[Extracted records]
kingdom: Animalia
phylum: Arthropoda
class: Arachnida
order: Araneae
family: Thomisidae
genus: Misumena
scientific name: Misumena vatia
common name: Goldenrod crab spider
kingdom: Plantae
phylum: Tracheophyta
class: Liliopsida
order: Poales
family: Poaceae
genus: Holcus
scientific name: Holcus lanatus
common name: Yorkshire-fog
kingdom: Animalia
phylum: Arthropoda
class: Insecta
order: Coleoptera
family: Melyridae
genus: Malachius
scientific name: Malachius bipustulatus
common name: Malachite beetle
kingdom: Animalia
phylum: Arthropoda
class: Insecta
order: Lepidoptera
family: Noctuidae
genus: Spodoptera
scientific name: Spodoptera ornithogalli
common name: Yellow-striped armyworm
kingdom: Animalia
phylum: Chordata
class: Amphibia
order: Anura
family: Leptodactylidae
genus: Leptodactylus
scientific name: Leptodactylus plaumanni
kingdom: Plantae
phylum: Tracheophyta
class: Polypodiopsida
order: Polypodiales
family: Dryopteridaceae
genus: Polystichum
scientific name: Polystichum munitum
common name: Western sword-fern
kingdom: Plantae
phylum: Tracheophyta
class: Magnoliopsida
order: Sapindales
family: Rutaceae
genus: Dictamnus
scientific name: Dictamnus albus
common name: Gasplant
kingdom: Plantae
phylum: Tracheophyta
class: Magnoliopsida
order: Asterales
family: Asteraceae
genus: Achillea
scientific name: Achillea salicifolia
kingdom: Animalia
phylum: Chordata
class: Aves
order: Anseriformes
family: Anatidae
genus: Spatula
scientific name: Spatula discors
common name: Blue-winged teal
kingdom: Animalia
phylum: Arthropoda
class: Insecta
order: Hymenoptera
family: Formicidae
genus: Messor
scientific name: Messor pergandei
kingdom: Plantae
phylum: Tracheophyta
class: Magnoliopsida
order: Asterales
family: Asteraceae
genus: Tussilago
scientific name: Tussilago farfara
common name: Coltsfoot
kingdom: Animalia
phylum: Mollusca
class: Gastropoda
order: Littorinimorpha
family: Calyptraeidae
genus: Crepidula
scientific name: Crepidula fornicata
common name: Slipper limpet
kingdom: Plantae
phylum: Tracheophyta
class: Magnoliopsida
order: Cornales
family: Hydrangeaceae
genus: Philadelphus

• _THE PROBLEM_: Copy every line of the records above word for word.

• _REPLY_:
kingdom: Animalia
phylum: Arthropoda
class: Arachnida
order: Araneae
family: Thomisidae
genus: Misumena
scientific name: Misumena vatia
common name: Goldenrod crab spider
kingdom: Plantae
phylum: Tracheophyta
class: Liliopsida
order: Poales
family: Poaceae
genus: Holcus
scientific name: Holcus lanatus
common name: Yorkshire-fog
kingdom: Animalia
phylum: Arthropoda
class: Insecta
order: Coleoptera
family: Melyridae
genus: Malachius
scientific name: Malachius bipustulatus
common name: Malachite beetle
kingdom: Animalia
phylum: Arthropoda
class: Insecta
order: Lepidoptera
family: Noctuidae
genus: Spodoptera
scientific name: Spodoptera ornithogalli
common name: Yellow-striped armyworm
kingdom: Animalia
phylum: Chordata
class: Amphibia
order: Anura
family: Leptodactylidae
genus: Leptodactylus
scientific name: Leptodactylus plaumanni
kingdom: Plantae
phylum: Tracheophyta
class: Polypodiopsida
order: Polypodiales
family: Dryopteridaceae
genus: Polystichum
scientific name: Polystichum munitum
common name: Western sword-fern
kingdom: Plantae
phylum: Tracheophyta
class: Magnoliopsida
order: Sapindales
family: Rutaceae
genus: Dictamnus
scientific name: Dictamnus albus
common name: Gasplant
kingdom: Plantae
phylum: Tracheophyta
class: Magnoliopsida
order: Asterales
family: Asteraceae
genus: Achillea
scientific name: Achillea salicifolia
kingdom: Animalia
phylum: Chordata
class: Aves
order: Anseriformes
family: Anatidae
genus: Spatula
scientific name: Spatula discors
common name: Blue-winged teal
kingdom: Animalia
phylum: Arthropoda
class: Insecta
order: Hymenoptera
family: Formicidae
genus: Messor
scientific name: Messor pergandei
kingdom: Plantae
phylum: Tracheophyta
class: Magnoliopsida
order: Asterales
family: Asteraceae
genus: Tussilago
scientific name: Tussilago farfara
common name: Coltsfoot
kingdom: Animalia
phylum: Mollusca
class: Gastropoda
order: Littorinimorpha
family: Calyptraeidae
genus: Crepidula
scientific name: Crepidula fornicata
common name: Slipper limpet
kingdom: Plantae
phylum: Tracheophyta
class: Magnoliopsida
order: Cornales
family: Hydrangeaceae
genus: Philadelphus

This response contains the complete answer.